Blog by Sumana Harihareswara, Changeset founder
The next Tor, role models, and criticism: the future I want
Hi, reader. I wrote this in 2014 and it's now more than five years old. So it may be very out of date; the world, and I, have changed a lot since I wrote it! I'm keeping this up for historical archive purposes, but the me of today may 100% disagree with what I said then. I rarely edit posts after publishing them, but if I do, I usually leave a note in italics to mark the edit and the reason. If this post is particularly offensive or breaches someone's privacy, please contact me.
I'm writing these words while I ride the New York City subway. I love the subway because my fellow riders look like the world. I'm rarely the only woman and I'm never the only nonwhite person in the car. We're young and old, all genders, all nationalities, temporarily able and not (although our stations fail at accessibility a lot), and speaking dozens of languages.
We'll know we've won when open source looks like this.
It doesn't yet. But we need it to. It is because I know how much potential technology has to shape our world that I know it is essential that the people who shape that technology represent that world, represent the best that world has to offer. What will it look like when open source reflects diversity of talent?
New tools we make -- the next git, the next WordPress, the next Tor -- will make inclusive assumptions from the start. They'll allow users to change their names and identify outside the gender binary. They'll help users block harassers from contacting them. Their FAQs will use nongendered examples.
When a junior programmer looks around for a way to make her mark, she'll see people who look like her doing lots of cool stuff in open source -- starting projects, leading them, arguing over architectural decisions, joking about absurdly bad ideas, showing off their accomplishments at conferences, teaching and learning, and generally having a good time. She'll dip her toe into online discussions, and the hackers already in the group will use her preferred pronoun, correctly, or ignore her gender if it isn't relevant to the discussion.
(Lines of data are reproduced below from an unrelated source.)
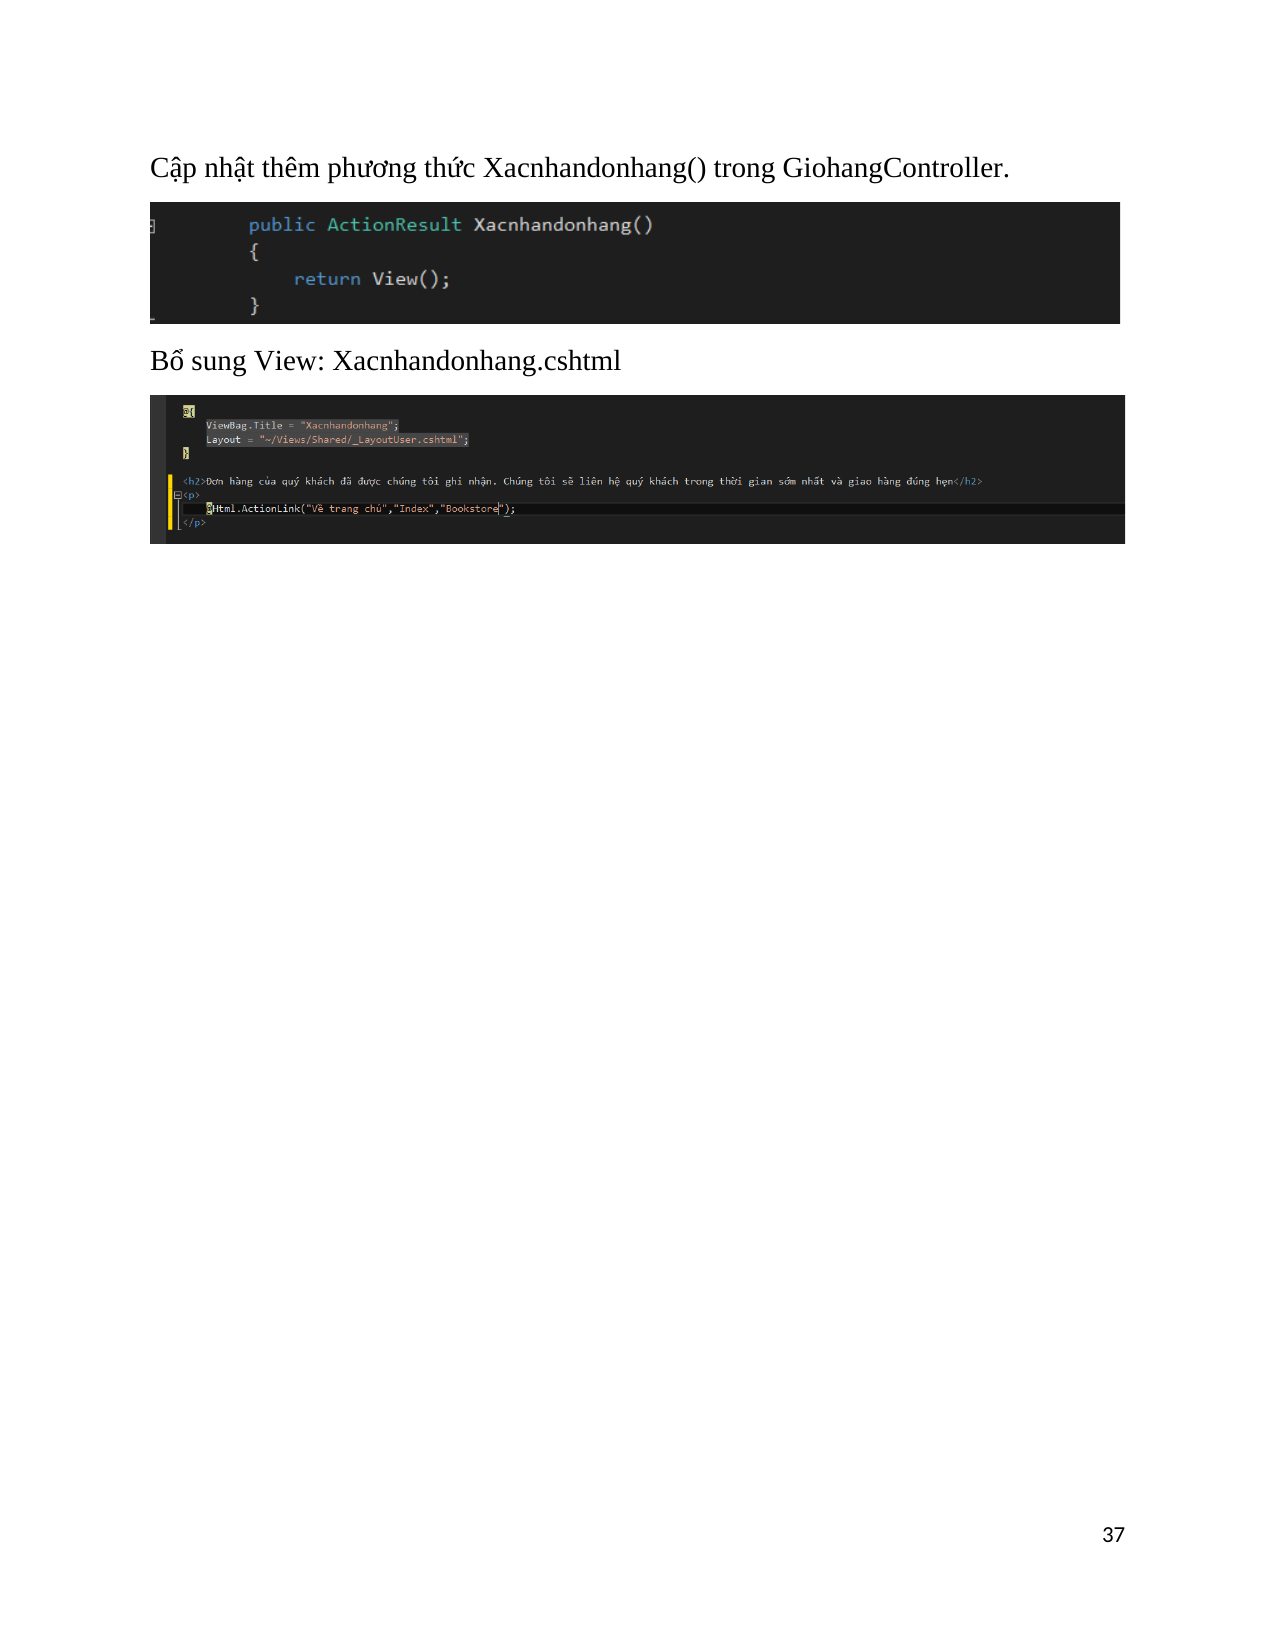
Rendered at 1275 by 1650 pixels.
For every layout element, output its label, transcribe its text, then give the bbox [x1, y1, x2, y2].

text Cập nhật thêm phương thức Xacnhandonhang() trong GiohangController. [150, 150, 1125, 183]
picture [150, 202, 1121, 324]
picture [150, 395, 1125, 544]
text Bổ sung View: Xacnhandonhang.cshtml [150, 343, 1125, 376]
She will see so easily how this community could include her that she will only notice in retrospect the moment she fell in.
As a gag, people who have been doing open stuff for decades will send their less senior friends links to the Timeline of Incidents, anticipating their "they did WHAT?!" replies. A new generation of activists will look back at the Ada Initiative and keenly observe what we missed, what we got wrong, where we were too complicit in the intersecting oppressions endemic to our society, too much of our time.
I want this future so much. I may not ever get to see it. But I can see us getting closer. I'm on the board of directors of the Ada Initiative, and I've been an advisor since 2011. In that time I've seen the Ada Initiative's unique work changing the conversation, building the infrastructure of inclusion, and moving us closer to -- well, to a world that doesn't need us any more.